Işık diye tabir ettiğimiz o uzun yolculuk ve ardından gelen sessizliğin, korunaksız şekilde sahiplenmesi değil miydi? Kırık parçaları öylece savurduğumuz ya da çöpe attığımız, değerli bir vazo gibi değil miydi kalbimiz? Nasıl bir duygudur ki bu, hastalık taşıyacak, kanımıza karışacak kadar deli edip, içimizde barındırıyor ve atmaya kıyamıyorduk? Nasıl bir yenilgidir ki bu, ölüme gidecek kadar zihnimizi kaybedebiliyorduk? Nasıl bir acıdır ki, doğruyu kül edip yanlışın kollarında ruhsuzca uyuyabiliyorduk? Ne denli bir sızıdır ki bu, kulaklarda ki çınlama bizin içimize işliyor ve melankolik olabiliyorduk?

Afak'la karşılıklı kahvaltı yapıyorduk. İkimiz beraber hazırlamıştık ve şimdi ise sessizce kahvaltımızı yapıyorduk. Aslında ben sadece tabağımdaki zeytin, peynir, domates ve salatalıkla oynuyordum. Genzimi yakan ve bir lokma bile yedirmeyen düşünceler, gözlerimin boşluğa düşmesine neden oluyordu. Kelimenin tam anlamıyla canım hiçbir şey istemiyor hemde çok sıkılıyordu. Vadeler gittikçe doluyordu ama neyin, neyle ilgili olduğunu anlayamıyordum. Ya bütün yaşanılanlar hızla yaşlanıyordu, ya da ben yaşlanıyordum. Ruhumu seksen yaşındaki birine bırakmışım gibi geliyordu. Seksen yaşını, on dokuz yaşıma hapsetmişim gibiydi. Aslında yaşlılığın getirdiği unutkanlığı isteyebilirdim utanmadan. Öyle bir hakkım olsa da, olmasa da benim yararıma olan herşeyi isteyebilirdim. Ama unutmak; kolay olmadığı halde, zor değildi. Aslında, zorluğu kıran bir sihirli güç olmadığı sürece zor da, zordu.

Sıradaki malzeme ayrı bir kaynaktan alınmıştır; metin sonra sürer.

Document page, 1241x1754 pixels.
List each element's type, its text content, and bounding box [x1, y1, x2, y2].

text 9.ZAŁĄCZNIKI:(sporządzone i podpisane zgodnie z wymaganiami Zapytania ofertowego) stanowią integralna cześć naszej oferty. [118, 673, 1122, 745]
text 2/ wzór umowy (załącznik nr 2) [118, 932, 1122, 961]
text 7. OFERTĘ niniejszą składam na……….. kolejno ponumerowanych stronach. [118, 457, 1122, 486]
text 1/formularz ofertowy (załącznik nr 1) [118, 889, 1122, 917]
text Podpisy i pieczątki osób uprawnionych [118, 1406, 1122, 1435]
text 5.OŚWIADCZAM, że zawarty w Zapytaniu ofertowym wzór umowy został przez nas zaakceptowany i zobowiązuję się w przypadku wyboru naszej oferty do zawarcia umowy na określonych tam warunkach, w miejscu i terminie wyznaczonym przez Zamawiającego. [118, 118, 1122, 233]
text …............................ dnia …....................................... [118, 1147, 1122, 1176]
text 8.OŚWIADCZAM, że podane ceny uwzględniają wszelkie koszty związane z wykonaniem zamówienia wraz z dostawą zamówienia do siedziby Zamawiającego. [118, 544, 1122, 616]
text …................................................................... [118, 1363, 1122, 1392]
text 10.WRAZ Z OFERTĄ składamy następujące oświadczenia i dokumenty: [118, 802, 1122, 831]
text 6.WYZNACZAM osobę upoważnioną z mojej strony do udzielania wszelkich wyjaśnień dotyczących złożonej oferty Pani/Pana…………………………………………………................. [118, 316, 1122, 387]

Derin nefes aldım ve bir dirseğimi masaya koyup, başımı yasladım. Elimdeki çatalla zeytine dokundurdum. Sessizliğin kalıplaşmış hali, nefeslerin kalıplaşmış hali, anıların, mutluğun hali; boşluk olsa da, değişmeyi isteyen insanların önceliği bu boşluktan vazgeçmesi değil miydi? Kim vazgeçerdi, dolu anıların boşluğundan?

"Niye yemiyorsun?" Diye mırıldanarak sordu Afak. "İstersen dışarıda yiyelim." Başımı olumsuz anlamında salladım. Kafamı hâlâ kaldırmamış ve öylece dolu olan tabağıma bakıyordum.

"Neyin var?" İşte buna verecek bir cevabım yoktu. Tarifsiz bir sızı kalbimde volta atıyordu. Ne diyeceğimi ne yapacağımı bilmeden öylece durmaya devam ettim. Düşününce, uzun süredir böyle hissetmediğimi anımsadım. Bu hissettiğim ağrı, annemin ölümünde ortaya çıkmış ve yılları aşkın süre boyunca benim bedenimdeydi. Ancak bu aralar, bu sızı baş göstermemişti. Şimdi niye böyle olmuştum?

"Çiğdem," dedi. Çatalı tuttuğum elime dokunduğunu hissettim. Elimde hissettiğim sıcaklıkla, garip bir yorgunlukla gözlerim kapandı. Nefesim hoyratça yükseldiğinde, garipçe davrandığım durumdan sıyrılmak için tekrar gözlerimi açtım. Ve yavaşça elimi, üstündeki elinden kurtardım. Afak'ın bakışlarını eğik yüzümde olduğunu hissettim.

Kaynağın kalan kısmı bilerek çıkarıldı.